__DATASET__.
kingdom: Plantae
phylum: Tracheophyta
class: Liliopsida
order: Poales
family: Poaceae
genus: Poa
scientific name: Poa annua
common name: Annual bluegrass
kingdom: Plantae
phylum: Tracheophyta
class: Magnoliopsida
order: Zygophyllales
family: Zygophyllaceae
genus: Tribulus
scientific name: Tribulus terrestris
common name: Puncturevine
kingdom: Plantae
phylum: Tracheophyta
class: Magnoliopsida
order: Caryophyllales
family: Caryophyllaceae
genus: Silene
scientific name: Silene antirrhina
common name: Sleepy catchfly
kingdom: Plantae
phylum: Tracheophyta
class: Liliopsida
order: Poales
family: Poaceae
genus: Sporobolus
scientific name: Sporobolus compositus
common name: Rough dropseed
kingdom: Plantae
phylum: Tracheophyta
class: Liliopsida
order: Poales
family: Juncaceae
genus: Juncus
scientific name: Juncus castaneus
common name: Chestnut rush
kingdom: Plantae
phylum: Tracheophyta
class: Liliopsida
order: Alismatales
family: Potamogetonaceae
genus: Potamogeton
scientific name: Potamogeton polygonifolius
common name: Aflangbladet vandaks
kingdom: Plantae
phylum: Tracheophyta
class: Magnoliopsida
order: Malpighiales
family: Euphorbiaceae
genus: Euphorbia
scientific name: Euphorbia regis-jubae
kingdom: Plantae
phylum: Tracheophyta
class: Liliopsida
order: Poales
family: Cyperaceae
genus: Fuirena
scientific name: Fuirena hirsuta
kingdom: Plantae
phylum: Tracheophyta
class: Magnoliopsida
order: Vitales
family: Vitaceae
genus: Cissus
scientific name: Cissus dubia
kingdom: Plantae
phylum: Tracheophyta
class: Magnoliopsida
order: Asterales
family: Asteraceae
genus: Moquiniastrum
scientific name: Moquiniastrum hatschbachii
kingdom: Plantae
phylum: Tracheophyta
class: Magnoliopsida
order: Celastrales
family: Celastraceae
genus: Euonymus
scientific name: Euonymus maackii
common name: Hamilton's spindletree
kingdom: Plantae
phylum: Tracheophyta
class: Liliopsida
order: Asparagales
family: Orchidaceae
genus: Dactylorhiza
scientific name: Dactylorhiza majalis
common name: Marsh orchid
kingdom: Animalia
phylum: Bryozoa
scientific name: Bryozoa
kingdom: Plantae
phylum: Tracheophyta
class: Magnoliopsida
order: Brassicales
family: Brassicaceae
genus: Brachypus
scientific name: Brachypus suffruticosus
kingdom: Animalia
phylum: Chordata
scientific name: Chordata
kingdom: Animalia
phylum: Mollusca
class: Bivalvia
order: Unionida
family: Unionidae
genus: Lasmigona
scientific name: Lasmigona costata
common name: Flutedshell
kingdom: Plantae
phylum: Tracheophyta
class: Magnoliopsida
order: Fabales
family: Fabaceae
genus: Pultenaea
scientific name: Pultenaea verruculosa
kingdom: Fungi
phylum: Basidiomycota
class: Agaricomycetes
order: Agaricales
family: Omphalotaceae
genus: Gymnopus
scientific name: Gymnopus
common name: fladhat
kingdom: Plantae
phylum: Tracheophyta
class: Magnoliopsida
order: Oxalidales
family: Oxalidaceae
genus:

__GIVEN EXERCISE__.
Transcribe the stretch of the listing above, from the line containing "genus: Sporobolus" through the line containing "scientific name: Potamogeton polygonifolius", reproducing each line without change.

__RESULT OF THE EXERCISE__.
genus: Sporobolus
scientific name: Sporobolus compositus
common name: Rough dropseed
kingdom: Plantae
phylum: Tracheophyta
class: Liliopsida
order: Poales
family: Juncaceae
genus: Juncus
scientific name: Juncus castaneus
common name: Chestnut rush
kingdom: Plantae
phylum: Tracheophyta
class: Liliopsida
order: Alismatales
family: Potamogetonaceae
genus: Potamogeton
scientific name: Potamogeton polygonifolius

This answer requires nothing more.